Customs and Traditions

This is the time of the Celtic tradition where the Oak King kills the Holly King and reigns until midsummer when they battle again. This story remained through the conversions in the story of the wren and the robin in the Celtic lands. The imagery of the Holly King is preserved in the legends of Saint Nicolas and Santa Claus.
Wreaths. Wreaths as a symbol for the Wheel of the Year has been used for over 4,000 years. As a circle, it has no beginning or ending showing how the year also comes back to the point of origin to continue on. Wreaths came into use from the Scandinavian pagans who hung them at Yule to commemorate the new beginning of the year. It was made of materials available at the time, thus the use of evergreens and pine cones which were still abundant and alive in the heart of winter.
Sleigh. The Norwegians, Swedes, and Fins worshiped the Goddess Beiwe, the sun goddess of fertility and sanity, who rode about in a sleigh made of reindeer bones with her daughter to bring back greenery.
Gift Giving. Comes from the Roman tradition at Saturnalia (Yule) named for the God Saturn, gifts were given in honor of loved ones who died during the previous year. This tradition was easily continued as it moved forth with its conquering armies and settlements (and Christian conquests as well).
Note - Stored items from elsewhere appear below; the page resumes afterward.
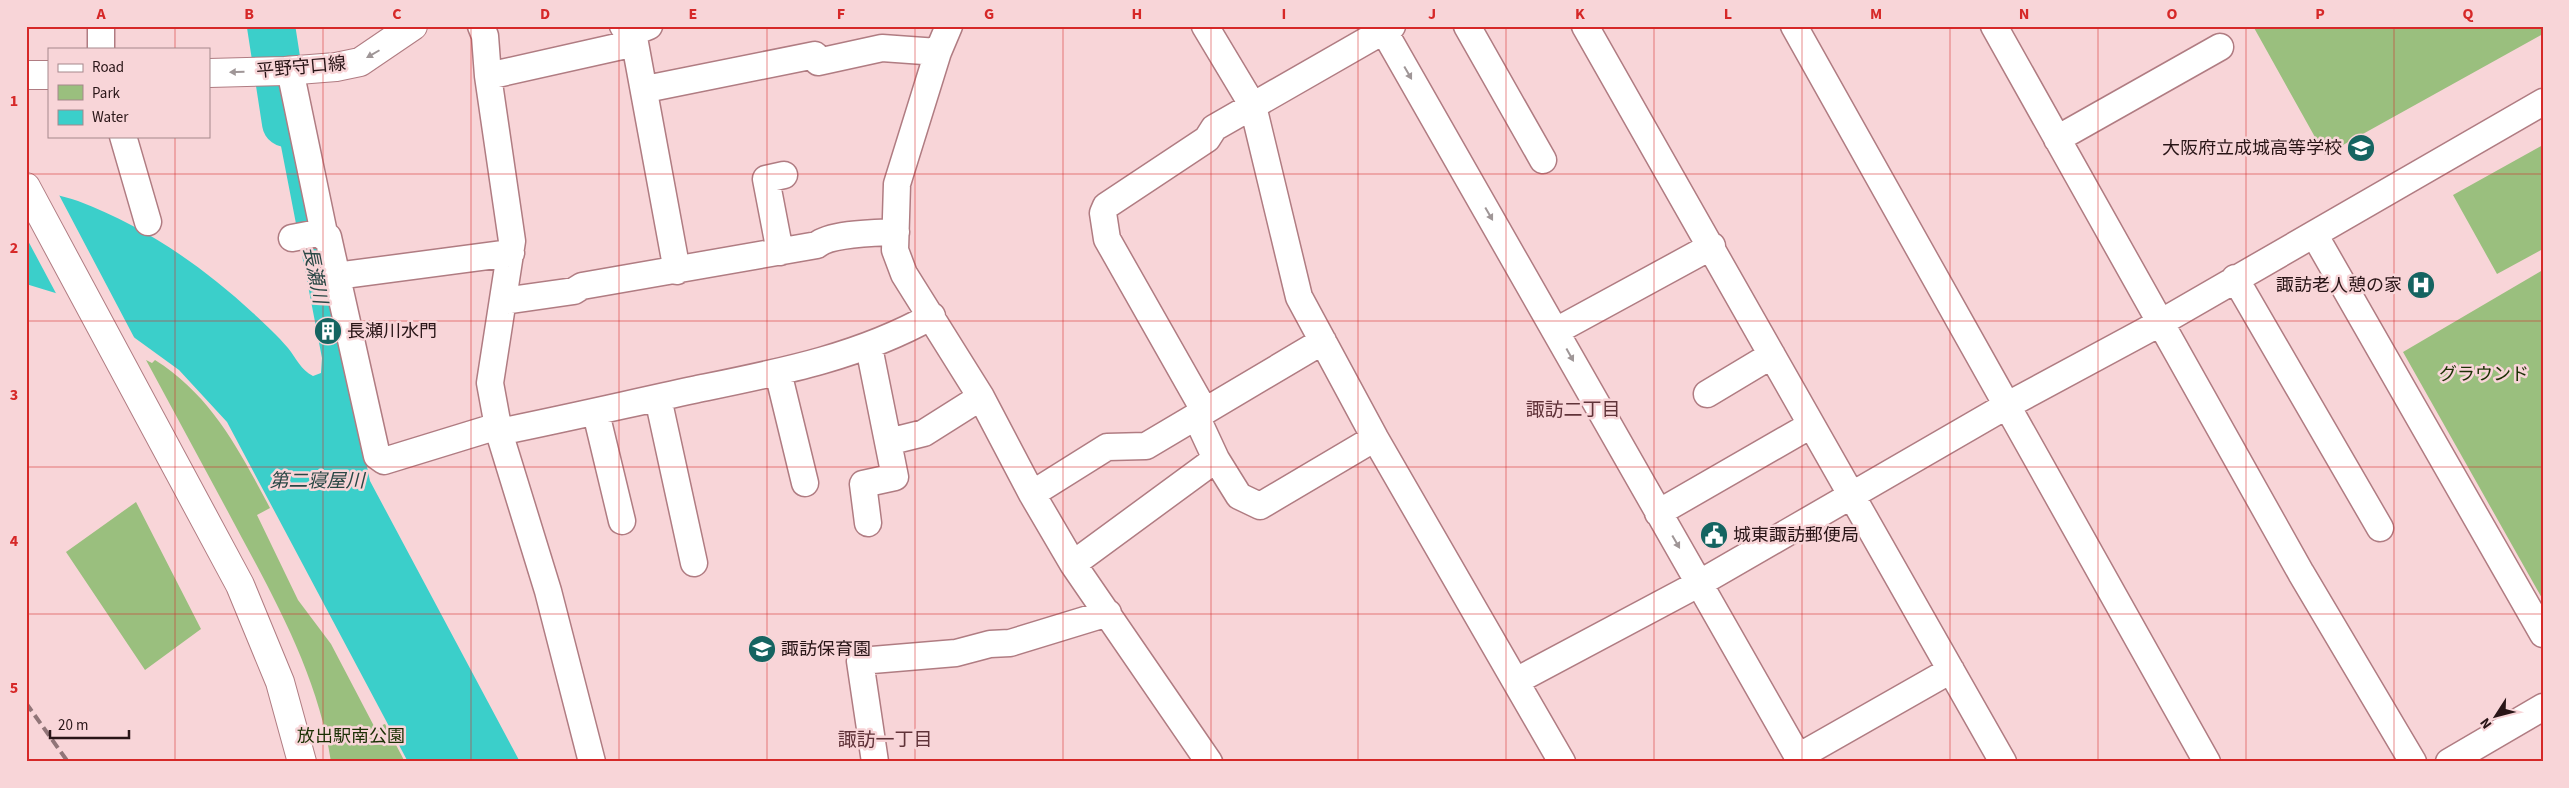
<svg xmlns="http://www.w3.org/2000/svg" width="2569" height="788" font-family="'Source Sans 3','Noto Sans JP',sans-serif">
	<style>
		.green { fill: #9abf7e }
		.water { fill: #3bcfca }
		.pier { fill: #f8d5d8 }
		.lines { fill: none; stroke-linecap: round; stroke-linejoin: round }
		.river { stroke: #3bcfca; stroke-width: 48 }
		.minor-casing { stroke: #b07c82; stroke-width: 29 }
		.tertiary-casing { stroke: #b07c82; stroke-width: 30 }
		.secondary-casing { stroke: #b07c82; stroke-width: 30 }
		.minor { stroke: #fff; stroke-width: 26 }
		.tertiary { stroke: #fff; stroke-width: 28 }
		.secondary { stroke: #fff; stroke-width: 28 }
		.rail { stroke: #917578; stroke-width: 4; stroke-dasharray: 10 5; stroke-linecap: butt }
		.oneway { fill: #9f9697 }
		.grid { fill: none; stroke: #d62828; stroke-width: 1; stroke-opacity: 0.55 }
		.labels { text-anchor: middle; stroke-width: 5; stroke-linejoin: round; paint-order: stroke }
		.street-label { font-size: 18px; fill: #291517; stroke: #f8d5d8 }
		.poi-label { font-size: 18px; fill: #291517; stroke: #f8d5d8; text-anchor: start }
		.park-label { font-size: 18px; fill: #1b3004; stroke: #f8d5d8 }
		.water-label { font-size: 19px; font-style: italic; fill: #294745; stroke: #f8d5d8 }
		.neighbourhood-label { font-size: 19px; fill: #603339; stroke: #f8d5d8 }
		.neatline { fill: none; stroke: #d62828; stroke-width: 2 }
		.grid-label { font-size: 16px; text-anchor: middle; font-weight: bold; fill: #d62828 }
	</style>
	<rect width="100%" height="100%" fill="#f8d5d8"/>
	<path class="green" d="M 2253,26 L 2543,26 L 2543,34 L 2325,155 Z
		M 2543,145 L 2543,249 L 2497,274 L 2453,195 Z
		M 2543,270 L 2543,600 L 2403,352 Z
		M 146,360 L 152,363 L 155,360 C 212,396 239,450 270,508 L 257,515 L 298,600 L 331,644 L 375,728 L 385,724 L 405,762 L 331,762 C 318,672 269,589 227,510 C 200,460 173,410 146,360 Z
		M 136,502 L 201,629 L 145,670 L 66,552 Z"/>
	<path class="water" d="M 282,60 L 370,481 L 520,762 L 408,762 L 227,422 L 179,370 L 99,312 L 62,295 L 26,284 L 26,189 C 43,193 62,195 78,201 C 144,226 201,265 253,313 C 265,324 278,336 288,348 C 296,358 301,370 313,376 L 321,373 L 322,358 L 268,79 Z"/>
	<path class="pier" d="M 26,186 L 58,193 L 136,341 L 97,314 L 58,297 L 26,237 Z"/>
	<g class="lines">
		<path class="river" d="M 271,26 L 286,123"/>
		<defs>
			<path id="minor" d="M 101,26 L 101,49
				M 481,26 L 485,36 L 488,76 L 512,241 L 490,383 L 499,432 L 548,591 L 592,762
				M 623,26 L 635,43 L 677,271
				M 949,26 L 938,52 L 897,184 L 895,250 L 904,274 L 981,397 L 1032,494 L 1073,564 L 1209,762
				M 1205,26 L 1253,106 L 1299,297 L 1375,438 L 1562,762
				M 1467,26 L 1543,160
				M 1585,26 L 2003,762
				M 1794,26 L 2207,762
				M 1994,26 L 2301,573 L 2413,762
				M 1384,31 L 1801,762
				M 627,35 L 649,26
				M 290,70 L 325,238 L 328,237 L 377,456 L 384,461 L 498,426
				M 488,76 L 635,43
				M 646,89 L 815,55 L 818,62 L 882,48 L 938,52
				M 123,136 L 148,222
				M 2057,139 L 2220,47
				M 2314,234 L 2543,634
				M 292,238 L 323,232
				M 780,252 L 766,179 L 784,175
				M 336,276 L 511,253
				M 2235,278 L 2380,528
				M 504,301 L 574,291 L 582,286 L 817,245 C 831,233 877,233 896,232
				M 1556,331 L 1712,246
				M 778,372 L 805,483
				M 1707,394 L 1772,355
				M 658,398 L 694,563
				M 1204,410 L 1107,239 L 1103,213 L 1106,206 L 1207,139 L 1214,128 L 1392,26
				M 596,413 L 622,521
				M 1197,418 L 1216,459
				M 499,432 C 564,419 628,404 693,390 C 776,373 857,358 932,316
				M 888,442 L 924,433 L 981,397
				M 1032,494 L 1107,447 L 1146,446 L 1323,341
				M 1658,513 L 1811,425
				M 868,523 L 863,484 L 895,477 L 869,347
				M 1073,564 L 1216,459 L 1239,496 L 1260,506 L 1375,438
				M 1516,681 L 1700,583 L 2006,406 L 2160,323 L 2543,102
				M 1798,757 L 1951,670
				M 875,762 L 860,661 L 956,653 L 990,644 L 1010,643 L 1108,613
				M 2449,762 L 2543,707"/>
			<path id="tertiary" d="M 26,187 L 240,585 L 280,682 L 302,762"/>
			<path id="secondary" d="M 209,73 L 285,71 L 336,67 L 360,62 L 413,26
				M 26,75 L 49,75"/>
		</defs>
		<use href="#minor" class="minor-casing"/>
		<use href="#tertiary" class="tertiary-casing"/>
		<use href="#secondary" class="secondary-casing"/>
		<use href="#minor" class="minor"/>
		<use href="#tertiary" class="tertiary"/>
		<use href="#secondary" class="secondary"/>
		<path class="rail" d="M 26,703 L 68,762"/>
	</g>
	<defs><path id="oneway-solid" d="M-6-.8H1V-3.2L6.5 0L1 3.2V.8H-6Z" transform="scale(1.25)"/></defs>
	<g class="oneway">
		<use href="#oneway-solid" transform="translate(373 54) rotate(150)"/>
		<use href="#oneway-solid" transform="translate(237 72) rotate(179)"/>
		<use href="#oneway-solid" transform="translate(1408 73) rotate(60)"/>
		<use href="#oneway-solid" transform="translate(1489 214) rotate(60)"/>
		<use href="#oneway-solid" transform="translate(1570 355) rotate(61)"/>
		<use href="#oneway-solid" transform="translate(1676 542) rotate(60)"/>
	</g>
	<path class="grid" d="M 175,26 L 175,49M 323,26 L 323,762M 471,26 L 471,762M 619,26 L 619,762M 767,26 L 767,762M 915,26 L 915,762M 1063,26 L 1063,762M 1211,26 L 1211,762M 1358,26 L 1358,762M 1506,26 L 1506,762M 1654,26 L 1654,762M 1802,26 L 1802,762M 1950,26 L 1950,762M 2098,26 L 2098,762M 2246,26 L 2246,762M 2394,26 L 2394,762M 175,136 L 175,762M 26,174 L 2543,174M 26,321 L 2543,321M 26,467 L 2543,467M 26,614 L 2543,614"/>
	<defs>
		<symbol id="school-disc" viewBox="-11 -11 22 22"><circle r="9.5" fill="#156461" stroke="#f8d5d8"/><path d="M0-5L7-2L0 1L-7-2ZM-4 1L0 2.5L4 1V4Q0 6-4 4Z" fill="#fff"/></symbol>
		<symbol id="hospital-disc" viewBox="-11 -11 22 22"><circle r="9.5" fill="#156461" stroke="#f8d5d8"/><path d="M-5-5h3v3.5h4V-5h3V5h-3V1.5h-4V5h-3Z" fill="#fff"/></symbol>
		<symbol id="building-disc" viewBox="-11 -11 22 22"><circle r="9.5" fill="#156461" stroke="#f8d5d8"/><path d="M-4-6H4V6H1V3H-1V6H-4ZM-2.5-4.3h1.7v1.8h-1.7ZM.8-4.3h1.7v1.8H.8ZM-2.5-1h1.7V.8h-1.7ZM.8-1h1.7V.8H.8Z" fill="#fff"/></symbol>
		<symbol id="civic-disc" viewBox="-11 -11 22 22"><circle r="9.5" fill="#156461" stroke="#f8d5d8"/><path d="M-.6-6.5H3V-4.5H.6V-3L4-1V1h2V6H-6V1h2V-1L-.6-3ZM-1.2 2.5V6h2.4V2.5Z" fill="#fff"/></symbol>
	</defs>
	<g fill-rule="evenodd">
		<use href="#school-disc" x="2345" y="132" width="32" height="32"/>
		<use href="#hospital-disc" x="2405" y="269" width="32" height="32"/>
		<use href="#building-disc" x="312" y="315" width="32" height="32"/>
		<use href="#civic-disc" x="1698" y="519" width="32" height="32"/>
		<use href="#school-disc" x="746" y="633" width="32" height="32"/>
	</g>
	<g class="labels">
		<g class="street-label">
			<text transform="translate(301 67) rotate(-5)" y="6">平野守口線</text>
		</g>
		<g class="poi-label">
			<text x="2342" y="154" text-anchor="end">大阪府立成城高等学校</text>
			<text x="2402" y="291" text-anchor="end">諏訪老人憩の家</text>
			<text x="347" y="337">長瀬川水門</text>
			<text x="1733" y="541">城東諏訪郵便局</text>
			<text x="781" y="655">諏訪保育園</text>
		</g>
		<g class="park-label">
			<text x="2484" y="380">グラウンド</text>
			<text x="351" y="742">放出駅南公園</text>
		</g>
		<g class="water-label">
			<text transform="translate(316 275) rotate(79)" y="7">長瀬川</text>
			<text x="317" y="487">第二寝屋川</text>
		</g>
		<g class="neighbourhood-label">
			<text x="1573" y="416">諏訪二丁目</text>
			<text x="885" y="746">諏訪一丁目</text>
		</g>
	</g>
	<rect width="2569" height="788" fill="none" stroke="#f8d5d8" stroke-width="55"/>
	<rect x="48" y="48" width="162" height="90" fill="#f8d5d8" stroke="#a5888b"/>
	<rect x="58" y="64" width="25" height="8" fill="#ffffff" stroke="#a5888b"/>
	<text x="92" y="72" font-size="15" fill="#291517">Road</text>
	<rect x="58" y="85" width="25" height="15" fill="#9abf7e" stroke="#a5888b"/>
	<text x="92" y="98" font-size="15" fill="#291517">Park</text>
	<rect x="58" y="110" width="25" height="15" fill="#3bcfca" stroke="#a5888b"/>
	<text x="92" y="122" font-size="15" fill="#291517">Water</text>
	<g transform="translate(2496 716) rotate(234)" stroke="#f8d5d8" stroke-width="4" paint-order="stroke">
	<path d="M0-4L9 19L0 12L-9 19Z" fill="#291517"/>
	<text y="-8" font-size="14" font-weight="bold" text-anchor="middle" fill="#291517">N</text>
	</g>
	<path d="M50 730v8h79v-8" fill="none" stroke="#291517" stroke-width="2.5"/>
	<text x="58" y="730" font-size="15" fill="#291517" stroke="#f8d5d8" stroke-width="4" paint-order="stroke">20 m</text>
	<rect x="28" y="28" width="2514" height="732" class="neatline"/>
	<g class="grid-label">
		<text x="101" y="19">A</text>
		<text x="249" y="19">B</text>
		<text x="397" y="19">C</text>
		<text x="545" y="19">D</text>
		<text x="693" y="19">E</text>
		<text x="841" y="19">F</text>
		<text x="989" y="19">G</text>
		<text x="1137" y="19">H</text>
		<text x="1284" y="19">I</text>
		<text x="1432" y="19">J</text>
		<text x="1580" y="19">K</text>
		<text x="1728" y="19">L</text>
		<text x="1876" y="19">M</text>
		<text x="2024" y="19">N</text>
		<text x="2172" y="19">O</text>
		<text x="2320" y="19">P</text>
		<text x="2468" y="19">Q</text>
		<text x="14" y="106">1</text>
		<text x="14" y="253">2</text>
		<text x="14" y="400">3</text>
		<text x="14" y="546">4</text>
		<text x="14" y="693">5</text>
	</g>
</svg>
Bells were used in the northern lands to frighten away the powers of darkness during the long dark nights.
Gold was sacred to the Roman Sun God, Sol, and became important to the people who wished to absorb the energies of the Sun and have a prosperous new year.
Candles and fire are used as a symbol of the return of the sun, and triumph over darkness.
Trees. The Druids venerated evergreen trees because they, as the Goddess, does not die in winter. The greenery represented the hope for the suns return to green the earth and it also represented the World Tree. Decorating the tree came from the Druid practice of decorating the trees with images o the things they wished the new year to hold for them. Images of fruit for a good harvest, love charms for happiness, nuts for fertility, and coins for wealth were placed on the trees. The Norse and Germanic tribes also practiced this.

The Yule Log came from the Celts who cut a piece of oak and brought it in to the altar with much dancing and ceremony. They were burned for prosperity and protection. In the northern lands, the ashes were kept throughout the year as a charm for protection, fertility, strength and health. It is preserved today as a candle holder, commonly with three candles for the triple Goddess.